7.50 a foot for streetwires or 1.79 a foot for welding cable. I'd rather keep the 6 buck/ foot and spend it on somthing useful. The only time anyones ever gonna see that wire is when their have to cut it cause their stealing your system.
The manufacturers realize that "car audio cable goes in once and stays there. Now compare that to welding cable which is in a dusty dirty oily shop 24/7. The jacket is better suited in my opinion.
7.50 a foot for streetwires or 1.79 a foot for welding cable. I'd rather keep the 6 buck/ foot and spend it on somthing useful.

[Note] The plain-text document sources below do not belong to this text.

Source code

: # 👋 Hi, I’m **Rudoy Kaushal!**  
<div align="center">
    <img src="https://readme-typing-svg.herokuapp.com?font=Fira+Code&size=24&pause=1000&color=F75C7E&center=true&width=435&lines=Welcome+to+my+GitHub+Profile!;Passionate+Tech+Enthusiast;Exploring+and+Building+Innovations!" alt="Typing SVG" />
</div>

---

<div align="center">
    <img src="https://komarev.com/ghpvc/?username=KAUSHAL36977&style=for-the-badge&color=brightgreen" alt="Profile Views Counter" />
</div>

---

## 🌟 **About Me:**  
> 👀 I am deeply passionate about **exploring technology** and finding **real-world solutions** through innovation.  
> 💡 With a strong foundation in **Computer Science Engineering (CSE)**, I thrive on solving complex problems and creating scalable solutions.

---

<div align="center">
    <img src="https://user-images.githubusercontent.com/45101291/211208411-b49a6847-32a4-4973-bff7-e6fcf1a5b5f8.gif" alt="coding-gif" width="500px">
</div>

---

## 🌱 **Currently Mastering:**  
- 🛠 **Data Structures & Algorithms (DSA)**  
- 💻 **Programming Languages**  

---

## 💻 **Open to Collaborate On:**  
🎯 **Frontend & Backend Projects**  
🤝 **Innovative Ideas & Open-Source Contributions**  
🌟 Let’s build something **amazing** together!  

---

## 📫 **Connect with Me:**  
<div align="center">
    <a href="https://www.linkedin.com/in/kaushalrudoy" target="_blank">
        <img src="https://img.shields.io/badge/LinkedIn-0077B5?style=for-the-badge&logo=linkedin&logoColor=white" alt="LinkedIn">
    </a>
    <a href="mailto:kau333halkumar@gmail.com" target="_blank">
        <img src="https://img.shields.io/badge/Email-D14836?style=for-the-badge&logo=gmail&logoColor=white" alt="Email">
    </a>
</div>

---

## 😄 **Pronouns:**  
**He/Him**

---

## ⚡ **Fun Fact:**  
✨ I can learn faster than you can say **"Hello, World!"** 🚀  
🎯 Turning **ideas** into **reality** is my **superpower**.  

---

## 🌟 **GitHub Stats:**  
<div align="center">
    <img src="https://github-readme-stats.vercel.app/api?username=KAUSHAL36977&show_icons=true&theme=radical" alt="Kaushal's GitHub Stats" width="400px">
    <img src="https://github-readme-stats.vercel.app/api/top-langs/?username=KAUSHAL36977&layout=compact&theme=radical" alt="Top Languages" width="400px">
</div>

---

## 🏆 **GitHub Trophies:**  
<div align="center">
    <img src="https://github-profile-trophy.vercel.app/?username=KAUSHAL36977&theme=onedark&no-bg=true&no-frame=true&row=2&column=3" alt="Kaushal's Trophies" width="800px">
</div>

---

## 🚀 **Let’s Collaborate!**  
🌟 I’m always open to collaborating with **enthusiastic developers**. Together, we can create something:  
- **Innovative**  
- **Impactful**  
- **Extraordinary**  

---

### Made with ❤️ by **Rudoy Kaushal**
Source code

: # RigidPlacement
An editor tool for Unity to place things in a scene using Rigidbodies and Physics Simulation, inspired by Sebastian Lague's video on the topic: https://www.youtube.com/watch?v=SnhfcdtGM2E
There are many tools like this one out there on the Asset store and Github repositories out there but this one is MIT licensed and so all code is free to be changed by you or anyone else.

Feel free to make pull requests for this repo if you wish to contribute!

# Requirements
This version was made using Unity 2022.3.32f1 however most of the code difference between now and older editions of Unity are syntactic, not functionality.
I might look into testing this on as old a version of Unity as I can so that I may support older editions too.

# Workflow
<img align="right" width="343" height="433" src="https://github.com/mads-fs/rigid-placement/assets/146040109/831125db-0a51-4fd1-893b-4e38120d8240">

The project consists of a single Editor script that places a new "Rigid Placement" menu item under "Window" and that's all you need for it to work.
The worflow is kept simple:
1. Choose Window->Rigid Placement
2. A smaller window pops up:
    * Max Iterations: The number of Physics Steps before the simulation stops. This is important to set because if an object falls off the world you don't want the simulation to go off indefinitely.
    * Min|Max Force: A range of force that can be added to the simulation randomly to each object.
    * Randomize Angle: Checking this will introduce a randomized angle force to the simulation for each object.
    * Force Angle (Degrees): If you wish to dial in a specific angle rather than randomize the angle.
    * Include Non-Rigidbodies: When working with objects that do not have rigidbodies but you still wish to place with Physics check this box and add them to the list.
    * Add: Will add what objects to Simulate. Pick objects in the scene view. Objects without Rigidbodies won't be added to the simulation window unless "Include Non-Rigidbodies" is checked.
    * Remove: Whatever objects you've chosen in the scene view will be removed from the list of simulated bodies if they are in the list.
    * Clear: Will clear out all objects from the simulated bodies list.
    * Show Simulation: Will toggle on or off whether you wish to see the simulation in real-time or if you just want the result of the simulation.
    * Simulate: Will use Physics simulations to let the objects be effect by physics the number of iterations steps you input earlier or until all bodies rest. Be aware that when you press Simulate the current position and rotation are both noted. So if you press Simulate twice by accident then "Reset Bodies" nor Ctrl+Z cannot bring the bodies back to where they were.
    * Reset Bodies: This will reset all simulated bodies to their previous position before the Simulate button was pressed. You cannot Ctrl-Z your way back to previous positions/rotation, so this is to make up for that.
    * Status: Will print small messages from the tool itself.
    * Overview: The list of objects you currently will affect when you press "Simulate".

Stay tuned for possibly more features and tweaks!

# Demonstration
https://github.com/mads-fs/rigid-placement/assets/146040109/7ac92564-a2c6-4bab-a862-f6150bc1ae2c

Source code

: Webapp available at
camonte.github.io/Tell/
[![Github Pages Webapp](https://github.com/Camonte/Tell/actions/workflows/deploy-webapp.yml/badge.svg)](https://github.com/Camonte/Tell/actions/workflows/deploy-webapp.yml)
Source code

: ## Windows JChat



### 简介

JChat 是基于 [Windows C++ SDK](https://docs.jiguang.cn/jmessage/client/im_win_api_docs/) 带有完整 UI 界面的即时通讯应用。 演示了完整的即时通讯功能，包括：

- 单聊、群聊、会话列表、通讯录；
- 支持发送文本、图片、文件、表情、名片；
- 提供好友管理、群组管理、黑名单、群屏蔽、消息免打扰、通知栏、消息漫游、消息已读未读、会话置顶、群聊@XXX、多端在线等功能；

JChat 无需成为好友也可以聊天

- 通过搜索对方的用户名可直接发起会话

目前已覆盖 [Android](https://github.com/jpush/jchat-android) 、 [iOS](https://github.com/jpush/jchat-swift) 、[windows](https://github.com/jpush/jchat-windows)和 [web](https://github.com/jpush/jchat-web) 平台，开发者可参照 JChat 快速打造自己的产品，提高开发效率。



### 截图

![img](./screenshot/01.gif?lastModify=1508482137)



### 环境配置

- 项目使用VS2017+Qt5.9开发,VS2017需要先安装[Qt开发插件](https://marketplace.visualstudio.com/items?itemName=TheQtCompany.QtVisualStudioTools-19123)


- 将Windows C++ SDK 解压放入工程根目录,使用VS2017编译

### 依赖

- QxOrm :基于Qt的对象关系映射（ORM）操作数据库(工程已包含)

The only time anyones ever gonna see that wire is when their have to cut it cause their stealing your system.
#28
I have not seen it yet, personally, but I hear that Kicker's power wire is some of the most supple wire in the industry. Car audio or welding. I understand, it's because the jacket is rubber.
Loom, grommets and clean termination I believe are the key.
Loom, grommets and clean termination I believe are the key.